Dentro del universo imaginario de violenta crueldad del visionario Frank Miller, el cómic ‘300’ siempre ha supuesto un material más que sugerente para una posible adaptación a la pantalla.
La impecable traslación que hace Zack Snyder del original no se limita a ser absolutamente fiel, sino que utiliza el cómic como un croquis perfecto y adapta cada uno de las viñetas en fotogramas que superan con creces lo visionado en los dibujos de Miller.
Entrar a juzgar aquí la veracidad histórica del relato carece de sentido alguno. Nos encontramos frente al juego comiquero de un enfant terrible y sus flirteos con el celuloide. La historicidad es, pues, lo menos relevante del contenido del filme.
El material de partida deja sin embargo al libre albedrío la caracterización de los personajes, de los cuales sólo los reyes espartanos se salvan del total desdibujo, desprovistos de contenido alguno o de evolución que haga entrever cualquier atisbo de desarrollo en sus convicciones.
El argumento es básicamente un embudo, una excusa para juntar a una maraña de valientes soldados envueltos en una vestimenta propia de la cultura pop del dibujante y encaminarlos a una batalla sin tregua alguna, tanto estética como argumental.
300 centra toda su fuerza en el apartado visual, y en este sentido supone una auténtica proeza. La película, visualmente perfecta en cada fotograma, se recrea en imágenes y en efectos, ensalza las virtudes del cómic y potencia los contrastes, los colores y la magia de los efectos digitales, y trata de apoyarse en un cine absolutamente moderno, cine del nuevo milenio asentado en la brutalidad de la historia y en la épica del argumento.
Pero conforme avanza, conforme los minutos pasan y nos acostumbramos a ese lenguaje narrativo y a esas piruetas visuales, la película empieza a perder su fuerza, abandona su sentido y se esclaviza a su propio preciosismo visual. Se pierde en sus cámaras lentas, en el regocijo con el que venera ciertas poses, ciertos momentos, se pierde en su recreación perfecta del mundo onírico de Miller y abandona la concepción del ritmo, se esclaviza a la estructura argumental del cómic y desecha a los espectadores que no se hayan entregado hasta ese momento al mundo del cómic como lenguaje puramente cinematográfico.
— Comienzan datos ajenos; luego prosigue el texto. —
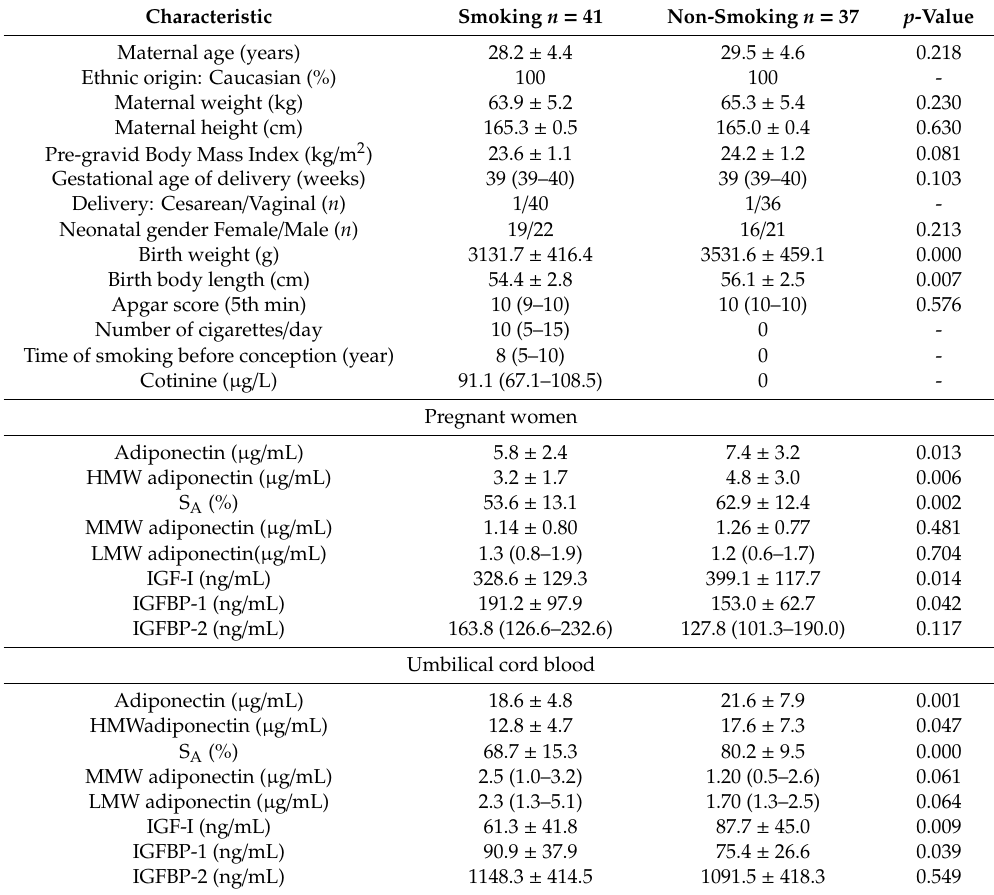
Table 1. Clinical characteristics and biochemical measurements in smoking and non-smoking matched maternal cord pairs ( n =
Gerard Butler realiza una creación soberbia de Leónidas, pero incluso su histrionismo y violencia desmesurada terminan por resultar excesivas, cargantes en demasía, y como toda la película, acaba saturando por ofrecer siempre un solo estímulo, un solo valor cinematográfico: la traslación perfecta de una obra brutal y contundente de uno de los autores más transgresores de nuestro tiempo.